* [Texto proporcionado]:
-- -- --

El 15 de febrero de 2008 Patishtán encabezó una huelga de hambre indefinida en el penal de El Amate, donde fue catalogado como “peligroso”. El movimiento se extendió a más reclusorios, entre ellos el de San Cristóbal de las Casas, Playas de Catazajá y la cárcel de Tacotalpa, Tabasco. Clamaron por su libertad cientos de almas injustamente presas y recluidas en espacios hacinados, donde los derechos humanos son letra muerta. La huelga concluyó 41 días después, cuando el gobierno de Chiapas excarceló a la mayoría de los demandantes, menos a Patishtán.

-- -- --

* [Datos recopilados]:

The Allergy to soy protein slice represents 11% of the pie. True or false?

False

-- -- --

* [Tareas y ejercicios]:
[A] En el texto sobre la huelga de hambre en el penal de El Amate, ¿cuántos días pasaron hasta que terminó la huelga?
[B] Prosigue el texto sobre la huelga de hambre en los penales de Chiapas a partir de su última oración.

* [Respuestas esperadas]:
[A] La huelga terminó 41 días después.

[B]
En estos 13 años Alberto Patishtán ha tenido a la tortura como su compañera incondicional. Observadores de derechos humanos han documentado: desnudez, privación, negación y mala atención médica, llegó a estar nueve meses aislado, mala alimentación, humillación durante las revisiones, vigilancia permanente, deprivación sensorial… A pesar de que las autoridades mexicanas se han empeñado en destruir su esperanza, el profesor indígena responde con amor; ha sido maestro animador en el penal El Amate, fue nombrado ministro de la eucaristía por la Diócesis de Tuxtla y enseña español a presos indígenas monolingües. Por su heroico ejemplo, el finado obispo emérito Samuel Ruiz le entregó en enero de 2010 el reconocimiento Jcanan lum jtatik Samuel.
Héctor, su hijo, cada quince días viaja al penal para ver a su padre. Trasborda en tres ocasiones y tarda un promedio de 180 minutos para obtener dos horas de convivencia. Ese tiempo lo comparte con abogados, defensores de derechos humanos y otros visitantes que acuden a ver a Alberto Patishtán.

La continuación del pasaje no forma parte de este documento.